Маргарет Бурк-Уайт Жертвы наводнения в городе Луисвилл, штат Кентукки (1937)
Эти фотографии, среди которых, разумеется, были и жизнерадостные, и лиричные, в большинстве своем не были известны широкой публике, ибо не отвечали основным целям фотопроекта. Страйкер контролировал ситуацию: снимки, отобранные им для журналов и выставок, должны были нести определённое считываемое послание. Обвинения в «коммунистической» и «подрывной» пропаганде следовали постоянно — с точки зрения «правых», фотографии FSA, как и «новый курс» в целом, разрушали волю к вере американцев в самих себя, в американскую мечту, несли чуждые для страны идеи. Споры, а иногда и скандалы, вокруг фотографий FSA нередко перерастали, в том числе и внутри FSA, в обсуждение самой природы документальной фотографии, тончайшей границы между правдивостью и манипуляцией. Страйкер ценил те фотографии, что обладали энергетикой символа. Джек Делано считал, что фотография не может быть «нейтральной», поэтому лишь через продуманную композицию кадра можно донести до зрителя правду. Артур Ротшейн шёл гораздо дальше, утверждая, что фотограф-документалист может и даже должен «ставить» фотографии, как режиссёр ставит фильм. Только так можно достучаться до зрителя — правда должна быть не буквальной, но сущностной. Именно снимки Ротштейна — особенно «Череп» и «Бегство от пыльной бури» — чаще всего доводили FSA до скандала, что не мешало им, впрочем, достигать необходимого эффекта. Уокер Эванс, в противоположность Страйкеру и Ротштейну, считал, что фотограф должен быть чем-то вроде бестелесного «глаза», который не создаёт ситуации, но только находит их. Понимая, однако, что подобный идеал недостижим, он призывал позже говорить не о «документальности», но лишь о «документальном стиле». Меньше других участников фотопроекта Эванс был заинтересован в социально-идеологической нагруженности снимков, больше — в детальном портретировании американской повседневности.
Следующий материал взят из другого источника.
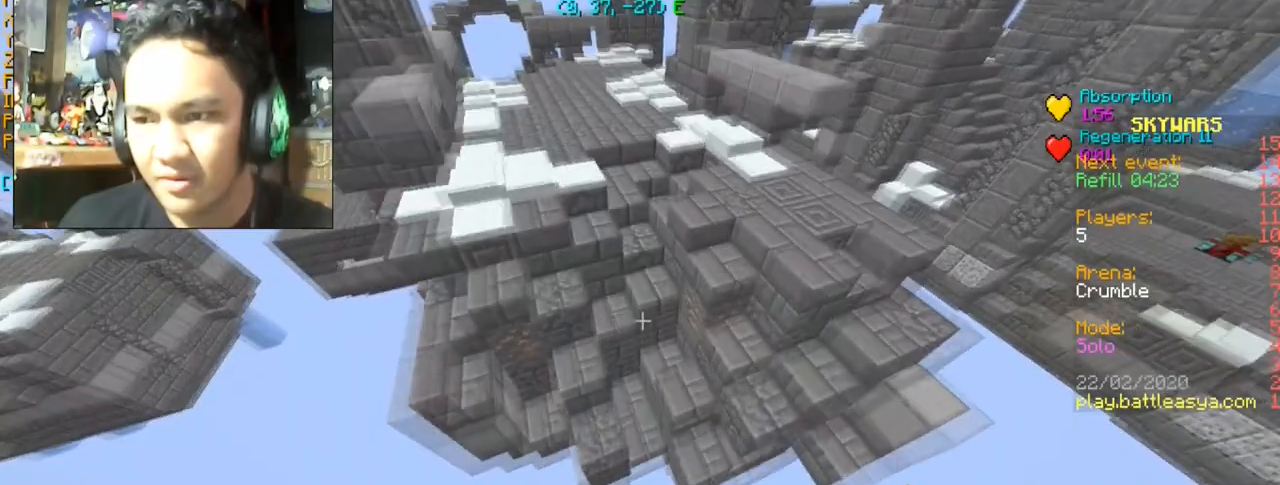
{"keys": ["a", "w"], "mouse": [], "events": [[33, "space", "up"]]}
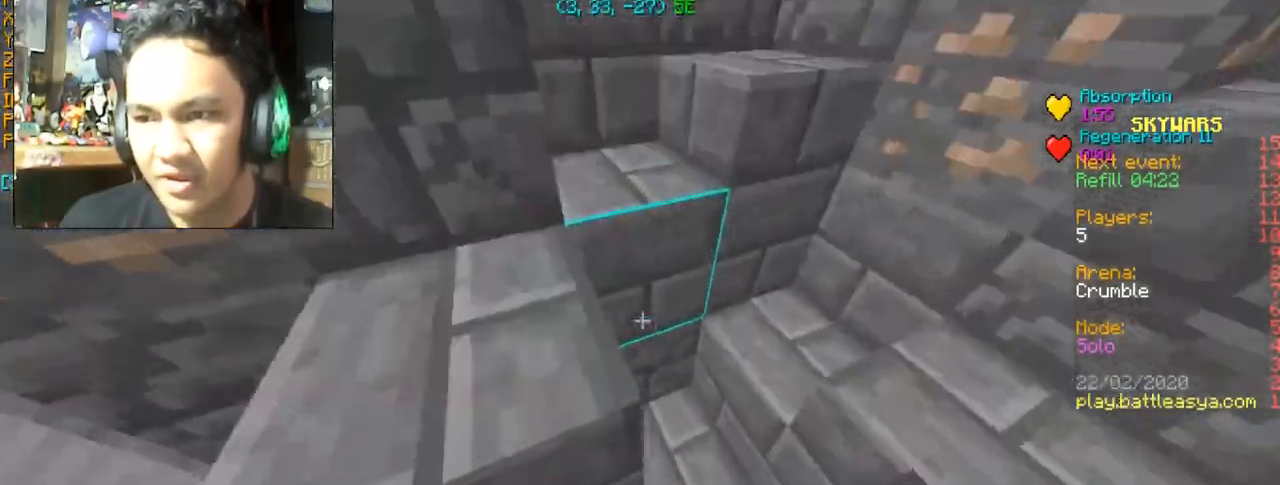
{"keys": ["space", "w"], "mouse": [], "events": [[33, "space", "down"], [200, "space", "up"], [300, "a", "up"], [500, "space", "down"]]}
Впрочем, со временем все эти тонкости потеряли свою актуальность. «Красное десятилетие» закончилось, энергия «нового курса» иссякла. После вступления США во Вторую мировую участников фотопроекта перевели в Службу военной информации. Отныне их задачей было производство духоподъёмных материалов. Они с ней не справились — просто перестали работать на государство. В 1947-ом году Фотолига была внесена в официальный список «тоталитарных, фашистских, коммунистических или антиправительственных» групп. Началась совсем другая история. Теперь уже не только американцы, но и весь мир начал узнавать, что there is no way like the American Way.